Le message vidéo de Kemal Kilicdaroglu aux jeunes électeurs mercredi soir a adressé des craintes tacites que les électeurs du pays à majorité sunnite ne soient pas prêts à élire un président alévi le 14 mai.
Les alévis suivent des traditions islamiques hétérodoxes qui les séparent des musulmans sunnites et chiites. Certains y voient autant une identité culturelle qu’une croyance religieuse.
Ils ont fait face à des décennies de persécution et ont tendance à garder leur identité secrète en raison de la discrimination et des attaques contre leurs lieux de culte.
Erdogan a un jour accusé les alévis de créer une « nouvelle religion ».
Le chef de l’Etat sortant a depuis déclaré par des discours qu’il n’utiliserait pas l’identité de Kilicdaroglu contre lui.
« Kilicdaroglu, tu peux être alévi. Je te respecte », a déclaré Erdogan en 2014.
Kilicdaroglu n’a jamais caché son identité alévie mais en a rarement parlé en détail.
Mais les sondages d’opinion montrent que l’ancien fonctionnaire de 74 ans est sur le point de remporter le vote et de mettre fin à deux décennies de régime socialement conservateur d’Erdogan.
Kilicdaroglu s’est tourné vers Twitter – sa plateforme de choix pour atteindre les électeurs dans un pays où la plupart des médias suivent les lignes gouvernementales – pour affirmer publiquement son identité.
« Ce sont mes chers enfants qui voteront pour la première fois », a-t-il déclaré aux cinq millions de jeunes Turcs qui ont grandi sous Erdogan et qui voteront pour la première fois.
« Je suis alévi. Je suis musulman… Dieu m’a donné ma vie. Je suis innocent. »
« Notre identité est l’atout qui fait de nous ce que nous sommes. »
« Discours historique »
Le message de Kilicdaroglu a fait sensation moins d’un mois avant que les Turcs ne votent dans ce qui est largement considéré comme l’élection la plus importante de l’histoire de l’État stratégique post-ottoman.

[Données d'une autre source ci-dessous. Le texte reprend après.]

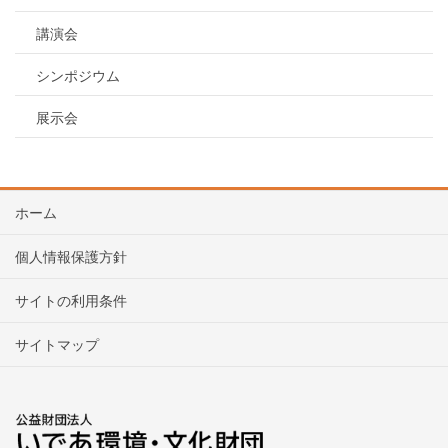
講演会
シンポジウム
展示会
ホーム
個人情報保護方針
サイトの利用条件
サイトマップ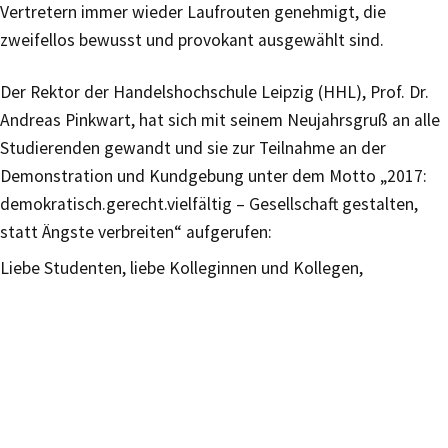
Vertretern immer wieder Laufrouten genehmigt, die
zweifellos bewusst und provokant ausgewählt sind.
Der Rektor der Handelshochschule Leipzig (HHL), Prof. Dr.
Andreas Pinkwart, hat sich mit seinem Neujahrsgruß an alle
Studierenden gewandt und sie zur Teilnahme an der
Demonstration und Kundgebung unter dem Motto „2017:
demokratisch.gerecht.vielfältig – Gesellschaft gestalten,
statt Ängste verbreiten“ aufgerufen:
Liebe Studenten, liebe Kolleginnen und Kollegen,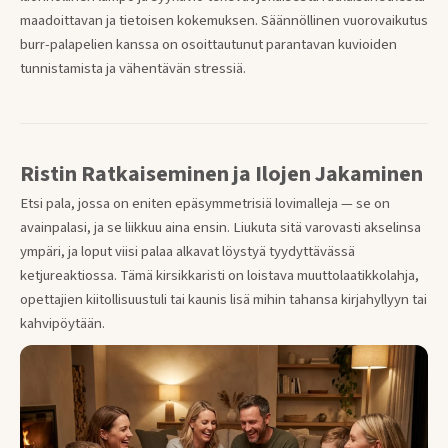
maadoittavan ja tietoisen kokemuksen. Säännöllinen vuorovaikutus
burr-palapelien kanssa on osoittautunut parantavan kuvioiden
tunnistamista ja vähentävän stressiä.
Ristin Ratkaiseminen ja Ilojen Jakaminen
Etsi pala, jossa on eniten epäsymmetrisiä lovimalleja — se on
avainpalasi, ja se liikkuu aina ensin. Liukuta sitä varovasti akselinsa
ympäri, ja loput viisi palaa alkavat löystyä tyydyttävässä
ketjureaktiossa. Tämä kirsikkaristi on loistava muuttolaatikkolahja,
opettajien kiitollisuustuli tai kaunis lisä mihin tahansa kirjahyllyyn tai
kahvipöytään.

Son tweet avait été vu près de 50 millions de fois jeudi matin et a forcé le gouvernement d’Erdogan à riposter.
« Pourquoi dit-il cela maintenant ? a exigé le ministre de l’Intérieur Suleyman Soylu.
« Nous ne sommes pas ceux qui disent que les alévis ne peuvent pas gagner de voix. Ce sont les gens qui remettent cela en question. Cela ne nous dérange pas. Il essaie de jouer la victime », a déclaré Soylu.
Mais d’autres se sont précipités pour féliciter Kilicdaroglu d’avoir pris la parole.
Le site d’information de l’opposition Duvar l’a qualifié de « discours historique ».
« Vidéo très audacieuse du chef de l’opposition Kemal Kilicdaroglu parlant d’être alévi – brisant presque un tabou politique en Turquie », a déclaré sur Twitter un collègue de la Brookings Institution en visite chez Asli Aydintasbas.
Saadet, un petit parti aux racines islamiques qui a rompu avec Erdogan et rejoint l’alliance d’opposition Kilicdaroglu, a également tweeté son soutien.
« Nous pouvons mettre fin à cet ordre déformé en choisissant la moralité, la justice, l’honnêteté et la sincérité plutôt que la polarisation, la marginalisation et la politique identitaire », a déclaré Saadet lors d’une rediffusion du discours de Kilicdaroglu.